Treated fracking wastewater may pollute Pennsylvania water sources for years

Xiaofeng Liu, assistant professor of civil engineering, developed a computer model to reconstruct the layers of sediment in order to identify the best sampling location. The researchers chose the Conemaugh River Lake in western Pennsylvania. This site offered high wastewater concentration and low wastewater dilution, as well as a dam-controlled reservoir.

Once the location was decided, the team began collecting samples.

“We inserted a tube in the sediment like you would put a straw in a Slurpee or a slushy,” Burgos said. “You put your thumb over the straw, and you pull it out.”

In this case, they used agricultural drainpipe, plastic caps and tape, rather than a straw and a thumb, to collect the sediment samples, which were immediately frozen to preserve the content and then brought back to the Kappe Environmental Engineering laboratory at Penn State. 

Once in the lab, the researchers pushed out the samples like a push-up ice pop, cutting them into slices.

“We split them up into different sections so that we could run different analyses on them,” said Nathaniel Warner, assistant professor of environmental engineering at Penn State and co-author on the study.

Warner said the researchers, in collaboration with Colorado State University, looked for high radioactivity signatures and measured the pore water and the radioisotopes to determine the age of the sediments. They also tested the major mineralogy, particle size and grain size, in an effort to develop a full profile.

The results determined that the discharge of oil and gas wastewater did impact water quality and sediment quality on a larger scale than previously thought. Large quantities of oil and gas wastewater with high loads of chloride, barium, strontium, radium and organic compounds left high concentrations in the sediments and pore water. 

Specifically, two important types of organic contaminants were found: endocrine disrupting chemicals (nonylphenol ethoxylates) and carcinogens (polycyclic aromatic hydrocarbons). The highest concentrations coincided with sediment layers deposited five to 10 years ago, during the peak of Marcellus Shale activity.

“The isotopes confirm these are unconventional oil and gas wastes,” said Burgos.

Some isotope ratios, such as strontium and radium, are rather unique to the Marcellus formation. A previous study conducted by Warner found that radium levels immediately downstream from one plant were roughly 200 times greater than in sediments located upstream of the facilities. This current study demonstrates that elevated levels were found as far away as 12 miles downstream from the treatment plants.

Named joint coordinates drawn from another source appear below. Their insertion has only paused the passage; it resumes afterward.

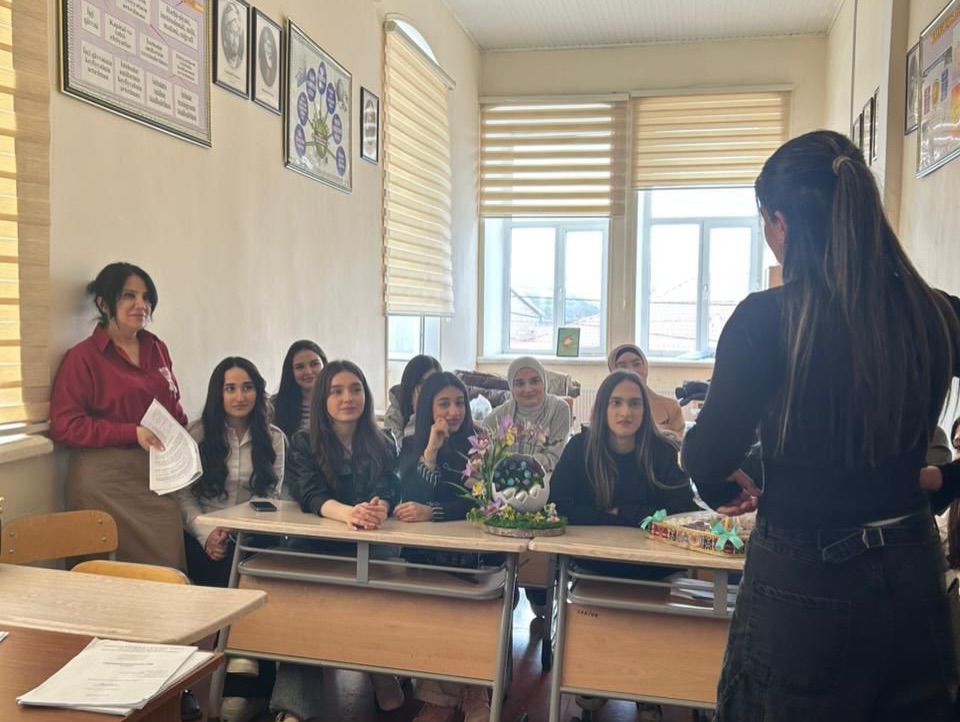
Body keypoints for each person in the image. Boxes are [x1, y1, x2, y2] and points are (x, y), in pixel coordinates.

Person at [682, 130, 960, 721]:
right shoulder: (936, 312)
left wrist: (720, 483)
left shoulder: (766, 320)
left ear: (781, 223)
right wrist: (949, 480)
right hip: (913, 566)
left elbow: (707, 456)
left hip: (804, 578)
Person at [273, 360, 403, 722]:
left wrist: (379, 507)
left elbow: (390, 486)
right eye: (337, 391)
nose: (348, 398)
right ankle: (294, 707)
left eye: (355, 389)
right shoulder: (303, 442)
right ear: (322, 399)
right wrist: (350, 514)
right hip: (319, 543)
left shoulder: (384, 440)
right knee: (305, 607)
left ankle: (380, 670)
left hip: (372, 541)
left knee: (380, 592)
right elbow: (310, 494)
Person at [50, 262, 188, 570]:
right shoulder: (83, 358)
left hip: (155, 476)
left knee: (169, 566)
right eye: (129, 296)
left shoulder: (157, 348)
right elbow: (65, 426)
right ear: (103, 303)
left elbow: (172, 404)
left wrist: (181, 431)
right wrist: (131, 432)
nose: (141, 304)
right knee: (103, 573)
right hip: (104, 480)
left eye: (146, 297)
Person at [175, 357, 284, 722]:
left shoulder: (274, 438)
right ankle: (236, 676)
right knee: (224, 564)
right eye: (230, 388)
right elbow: (183, 496)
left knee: (254, 564)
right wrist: (207, 533)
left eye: (247, 387)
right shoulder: (197, 434)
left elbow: (273, 497)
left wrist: (240, 528)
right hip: (205, 535)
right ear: (217, 393)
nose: (240, 396)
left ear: (258, 391)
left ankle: (245, 671)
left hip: (253, 533)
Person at [395, 371, 491, 722]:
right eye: (444, 404)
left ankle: (474, 689)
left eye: (460, 403)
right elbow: (409, 501)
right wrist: (432, 452)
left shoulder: (480, 443)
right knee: (433, 614)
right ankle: (438, 697)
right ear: (428, 408)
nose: (454, 411)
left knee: (473, 611)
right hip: (428, 554)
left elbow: (480, 502)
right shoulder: (412, 444)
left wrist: (433, 512)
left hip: (474, 554)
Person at [551, 369, 698, 528]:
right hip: (586, 542)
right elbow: (557, 507)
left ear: (645, 410)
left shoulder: (662, 449)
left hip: (645, 542)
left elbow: (683, 510)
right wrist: (629, 518)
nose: (626, 412)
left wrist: (622, 512)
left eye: (635, 403)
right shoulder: (579, 447)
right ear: (603, 408)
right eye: (616, 403)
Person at [483, 357, 571, 473]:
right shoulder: (496, 417)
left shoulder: (558, 409)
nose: (528, 389)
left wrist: (518, 464)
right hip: (504, 481)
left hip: (548, 480)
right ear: (511, 387)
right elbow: (486, 459)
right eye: (520, 384)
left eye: (534, 381)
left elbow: (555, 457)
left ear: (544, 382)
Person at [607, 343, 685, 438]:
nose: (632, 371)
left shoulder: (670, 408)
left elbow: (677, 443)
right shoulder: (602, 408)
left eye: (637, 364)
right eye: (622, 366)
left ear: (646, 367)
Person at [271, 340, 327, 440]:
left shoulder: (338, 400)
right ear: (290, 371)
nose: (308, 372)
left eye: (314, 364)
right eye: (300, 367)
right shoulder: (274, 406)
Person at [383, 354, 441, 445]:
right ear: (412, 384)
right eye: (424, 383)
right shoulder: (394, 414)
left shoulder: (443, 407)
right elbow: (402, 451)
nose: (431, 388)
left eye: (435, 382)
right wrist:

“These are contaminants that passed through these centralized waste treatment plants, and they can be transported great distances,” Burgos said.

Though the findings show long-term contamination of Pennsylvania watersheds, the researchers say the effects on the environment and human health are still unknown and difficult to assess.

“It’s kind of an unknown, unquantified risk,” Burgos said. “The thing that you don’t know is the synergistic effect of all of these things together, the combined effect of radium and lead and surfactants and salt, all together. Does the combined effect of those things ratchet up the toxicity?”

PSU notes that the study did show a significant drop in the amount of contaminants released into surface waters following the voluntary ban on discharge of Marcellus waste requested by the Pennsylvania Department of Environmental Protection, which began in 2011, suggesting that tighter regulations of wastewater do help.

The researchers now want to use the materials they’ve collected to measure the biological toxicity of sediment layers throughout time. They also plan to test sediment samples at locations farther downstream toward Pittsburgh to see how far the contamination has spread and to what extent.

“Maybe they never make it to Pittsburgh,” Burgos said. “But the thing is, you look at a map and there are other plants upstream of Pittsburgh on the main stem of the Allegheny River and there’s no reason to suggest that these plants aren’t contributing the same thing.”